▶ [Given request]
According to the personal essay "Nothing To See Here," in what year did the peeling begin?

▶ [Text segment]

start

Nothing To See Here
I spent years trying to find myself, know myself, be myself, realize my best self...self, self, self. It almost feels like I spent my growing up years trying on clothes, and forgetting to take the suits off that didn't fit until I was left with a walking closet of layer upon layer of who I thought I was. The weight was unbearable, and carrying all the layers for the years that I did created problems to solve, situations to figure out, relationships to control, dominate or avoid, and the more I thought I knew, the more lost I really felt.
The peeling began in 1998. It wasn't external circumstances that demanded the change, it was completely internal. I had good things, good friends, good work...all the stuff that I thought would make me happy, and I felt miserable and empty. I had carried a deep belief for many years that finding a mate was going to fix the emptiness, so I had been on a quest to find such a one. I felt such an urgency and pressure, and ultimately a lot of pain as relationships started and ended with alarming frequency.
In the next couple of years I spent piles of money on books, workshops, counseling, and coaching to find out how to fix myself so that I could be lovable enough for another to make my life complete. At some point I realized that I was exhausted. I stopped with the searching, and stopped trying to find the perfect match. I was lonely and spent.

end

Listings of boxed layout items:
start

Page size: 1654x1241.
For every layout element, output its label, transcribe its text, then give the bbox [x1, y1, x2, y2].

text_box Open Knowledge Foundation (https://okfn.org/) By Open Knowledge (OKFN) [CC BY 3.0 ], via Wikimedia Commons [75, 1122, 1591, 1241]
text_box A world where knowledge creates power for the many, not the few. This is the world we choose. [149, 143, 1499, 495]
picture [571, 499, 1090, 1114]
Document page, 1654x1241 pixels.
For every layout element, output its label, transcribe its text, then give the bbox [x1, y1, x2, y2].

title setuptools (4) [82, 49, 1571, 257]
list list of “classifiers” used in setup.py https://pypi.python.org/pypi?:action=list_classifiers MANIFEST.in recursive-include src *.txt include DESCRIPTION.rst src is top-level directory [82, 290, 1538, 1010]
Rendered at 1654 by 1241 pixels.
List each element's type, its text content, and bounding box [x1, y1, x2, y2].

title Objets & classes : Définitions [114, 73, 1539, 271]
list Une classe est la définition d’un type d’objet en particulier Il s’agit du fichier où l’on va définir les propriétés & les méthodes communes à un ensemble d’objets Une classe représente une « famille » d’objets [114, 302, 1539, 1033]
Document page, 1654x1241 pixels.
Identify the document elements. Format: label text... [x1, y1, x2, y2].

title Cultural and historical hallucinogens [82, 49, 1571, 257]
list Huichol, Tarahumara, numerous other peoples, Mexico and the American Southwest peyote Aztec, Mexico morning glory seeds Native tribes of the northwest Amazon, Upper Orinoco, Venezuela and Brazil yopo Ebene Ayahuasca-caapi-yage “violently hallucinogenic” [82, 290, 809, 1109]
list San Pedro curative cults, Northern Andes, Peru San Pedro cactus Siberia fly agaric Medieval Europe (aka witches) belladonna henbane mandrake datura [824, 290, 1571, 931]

end

▶ [Answer]
1998